As a final note for the general reader, I draw attention here to the convention that when an asterisk is placed before a word, it indicates that that word is a modern philological reconstruction of a lost form or root which is not actually attested in any surviving writing.
STRESS
In the following list, capital letters indicate where the stress falls in words of more than one syllable: almost always this is the first syllable. Monosyllablic names are always strongly stressed.
During the Old Irish period there was a gradual change in how vowels were pronounced in unstressed, i.e. non-initial, syllables. Early on they all sounded distinctly different, but later they all (with the exception of ‘u’) became a nondescript ‘uh’ sound, like the ‘a’ at the end of English sofa, technically called a schwa and written as ə in phonetic notation. This was particularly obvious at the ends of words: by about 875 the names Lóegaire and Banba―note the different final vowels—ended when spoken with identical ‘uh’ sounds of this sort.

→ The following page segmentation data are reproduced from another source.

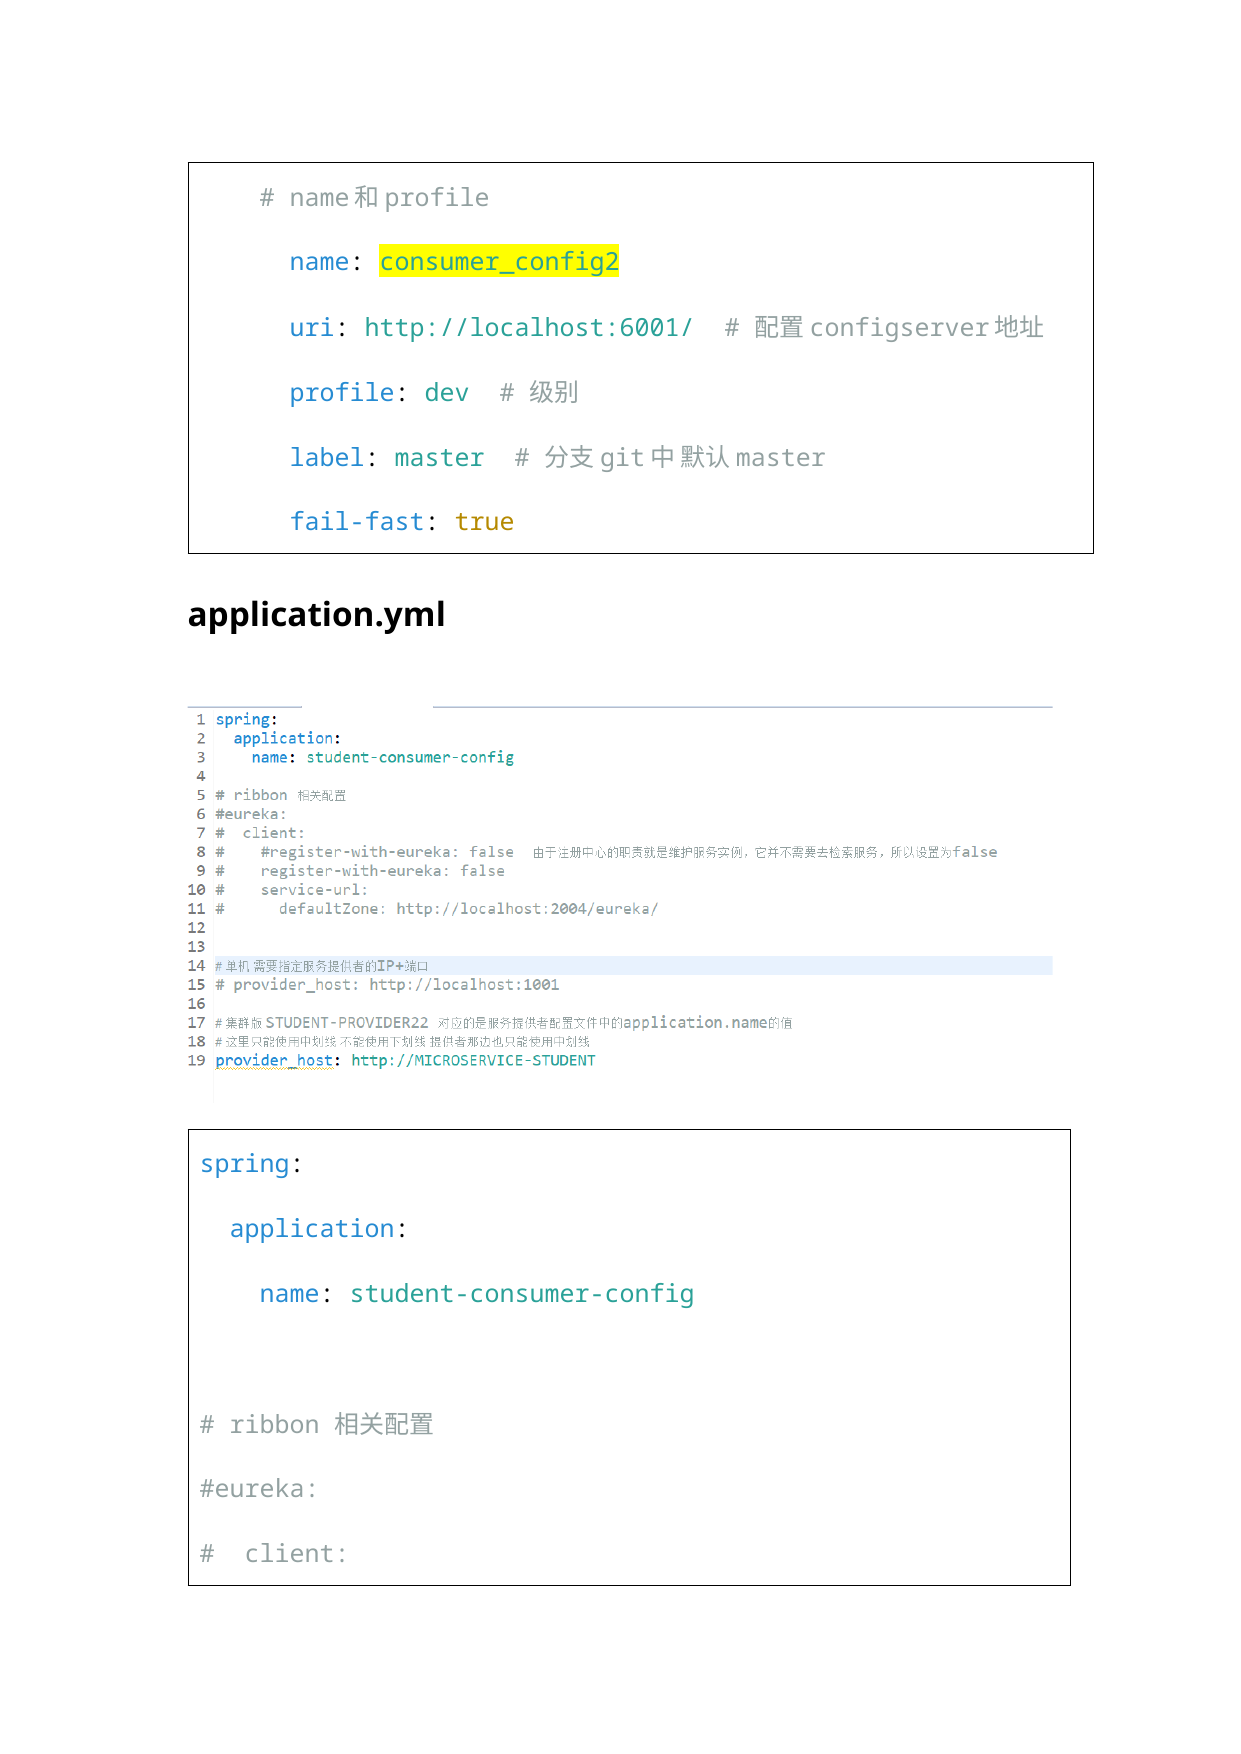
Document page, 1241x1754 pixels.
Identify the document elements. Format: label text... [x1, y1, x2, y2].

picture [187, 706, 1053, 1103]
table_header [189, 163, 1093, 553]
subtitle application.yml [187, 581, 1053, 646]
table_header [189, 1130, 1070, 1585]
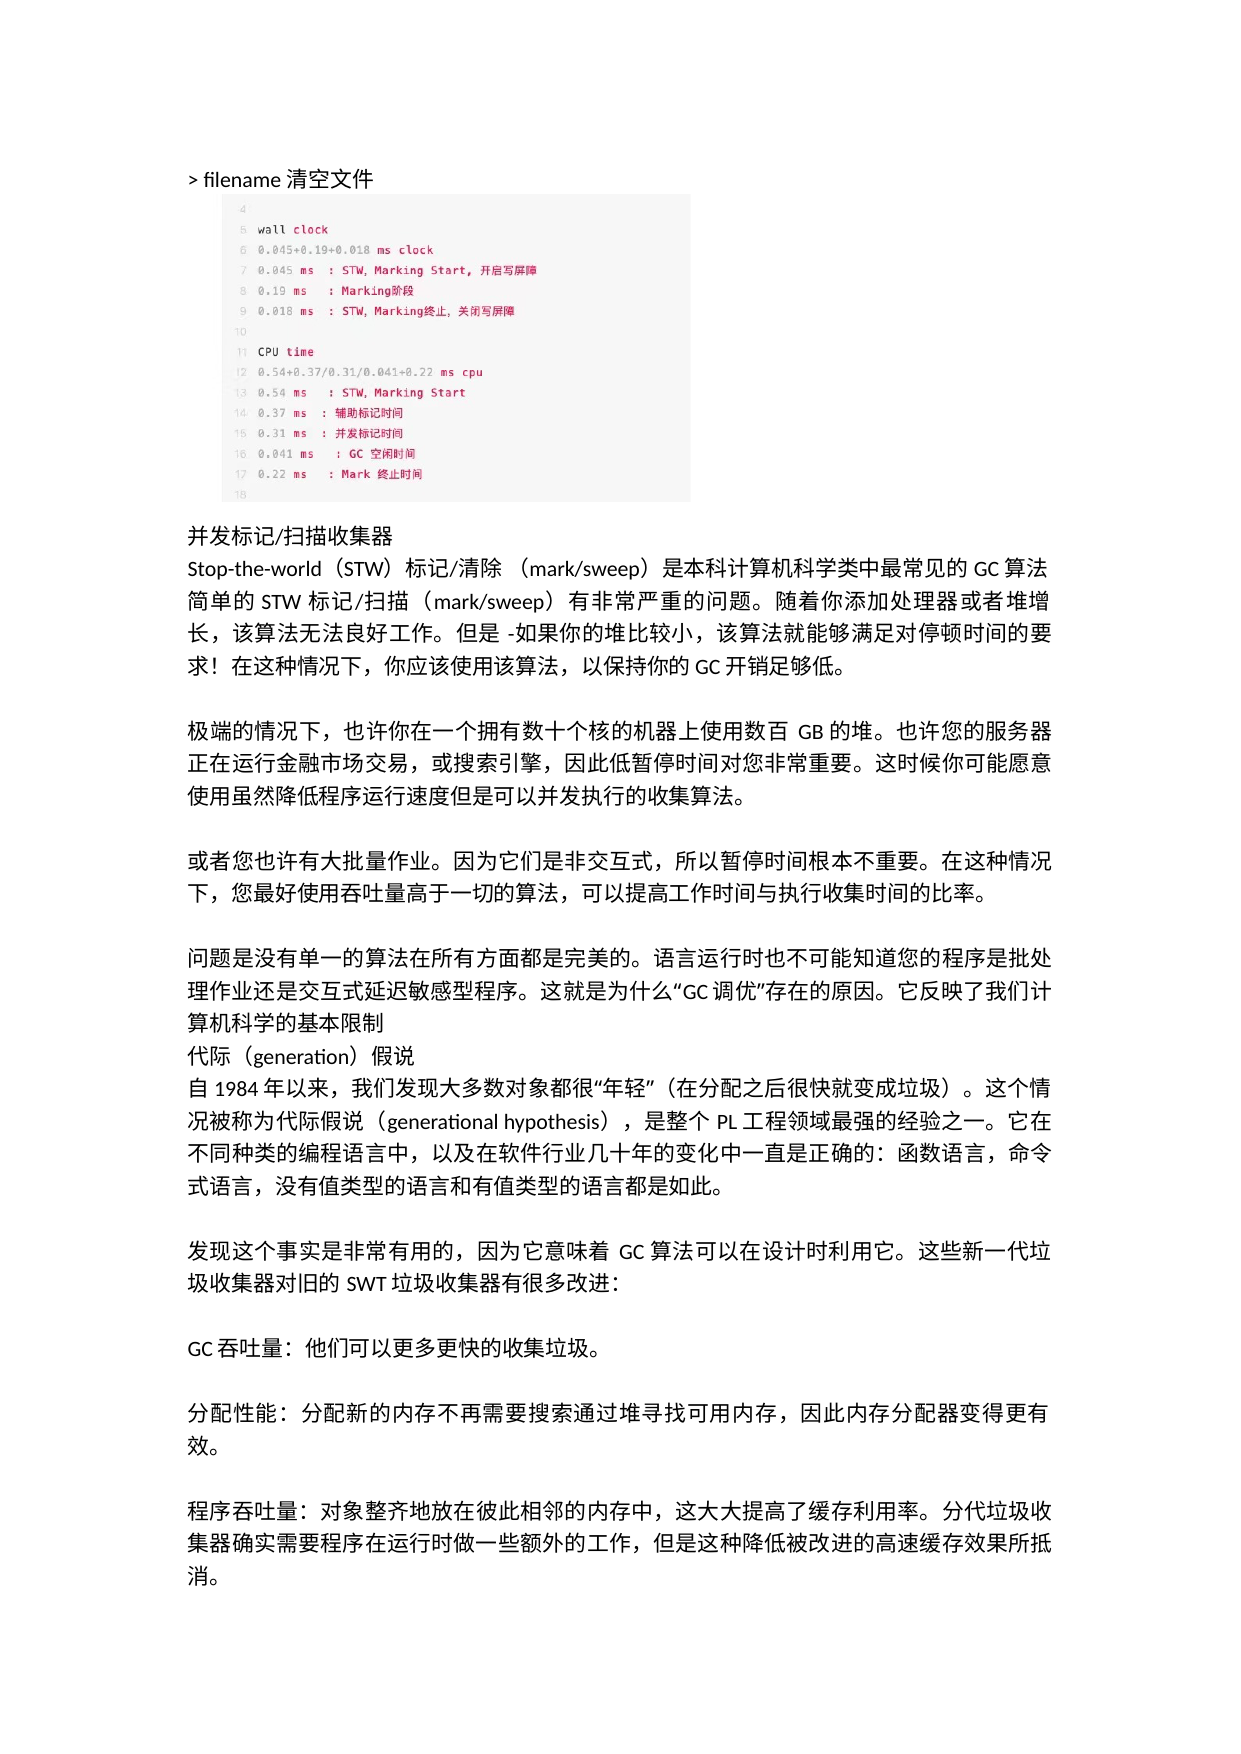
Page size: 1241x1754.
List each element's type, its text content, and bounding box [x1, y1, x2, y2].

text 代际（generation）假说 [187, 1039, 1053, 1072]
text Stop-the-world（STW）标记/清除 （mark/sweep）是本科计算机科学类中最常见的 GC 算法 [187, 552, 1053, 584]
text 发现这个事实是非常有用的，因为它意味着 GC 算法可以在设计时利用它。这些新一代垃圾收集器对旧的 SWT 垃圾收集器有很多改进： [187, 1234, 1053, 1299]
text 或者您也许有大批量作业。因为它们是非交互式，所以暂停时间根本不重要。在这种情况下，您最好使用吞吐量高于一切的算法，可以提高工作时间与执行收集时间的比率。 [187, 844, 1053, 909]
text 程序吞吐量：对象整齐地放在彼此相邻的内存中，这大大提高了缓存利用率。分代垃圾收集器确实需要程序在运行时做一些额外的工作，但是这种降低被改进的高速缓存效果所抵消。 [187, 1494, 1053, 1592]
text 分配性能：分配新的内存不再需要搜索通过堆寻找可用内存，因此内存分配器变得更有效。 [187, 1397, 1053, 1462]
text GC吞吐量：他们可以更多更快的收集垃圾。 [187, 1332, 1053, 1364]
text 并发标记/扫描收集器 [187, 519, 1053, 552]
text 简单的STW 标记/扫描（mark/sweep）有非常严重的问题。随着你添加处理器或者堆增长，该算法无法良好工作。但是 -如果你的堆比较小，该算法就能够满足对停顿时间的要求！在这种情况下，你应该使用该算法，以保持你的GC开销足够低。 [187, 584, 1053, 682]
text 自1984年以来，我们发现大多数对象都很“年轻”（在分配之后很快就变成垃圾）。这个情况被称为代际假说（generational hypothesis），是整个 PL 工程领域最强的经验之一。它在不同种类的编程语言中，以及在软件行业几十年的变化中一直是正确的：函数语言，命令式语言，没有值类型的语言和有值类型的语言都是如此。 [187, 1072, 1053, 1202]
text 极端的情况下，也许你在一个拥有数十个核的机器上使用数百 GB 的堆。也许您的服务器正在运行金融市场交易，或搜索引擎，因此低暂停时间对您非常重要。这时候你可能愿意使用虽然降低程序运行速度但是可以并发执行的收集算法。 [187, 714, 1053, 812]
text 问题是没有单一的算法在所有方面都是完美的。语言运行时也不可能知道您的程序是批处理作业还是交互式延迟敏感型程序。这就是为什么“GC调优”存在的原因。它反映了我们计算机科学的基本限制 [187, 942, 1053, 1039]
text > filename 清空文件 [187, 162, 1053, 194]
picture [187, 194, 691, 502]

The key uses the following five symbols:
i. |
ə |
the ‘uh’ sound at the end of sofa |
ii. |
ɣ |
a throaty gh sound, similar to the -ch in Scots loch but further back and down in the gullet. Not to be confused with the letter ‘y’ |
iii. |
kh |
the ch in Scots loch, spelled with a k- to avoid confusion with the ch in English child, a sound which did not occur in Old Irish |
iv. |
ð |
the th- sound at the start of those, that, and than, which is different from the th- sound at the beginning of thick, thin, or think |
v. |
ʸ |
indicates that the preceding consonant is ‘palatal’, that is, accompanied by a y-glide like the m in mew or the c in cute (contrast moo and coot). This often occurs at the end of a word: in a form like the place-name Crúachain, given in the key as KROO-əkh-ənʸ, the ʸ is there simply to indicate that the final consonant is pronounced like the first -n- in ‘onion’: it does not add a syllable. |
1 My policy is similar to that of Ann Dooley and Harry Roe in their translation Tales of the Elders of Ireland (Oxford, 1999), xxxiv–vii; their guide is easy to use and much more accurate for the medieval pronunciation than e.g. that in Marie Heaney’s (beautiful) Over Nine Waves: A Book of Irish Legends (London, 1994), 243–9, which is based, albeit inconsistently, on Modern Irish. The suggested pronunciations found in popular works on Celtic myth are usually wildly wrong. For Old Irish pronunciation rules using the IPA see T. Charles-Edwards, ECI, xvi-viii, plus Appendix 4 of Fergus Kelly’s A Guide to Early Irish Law (Dublin, 1988).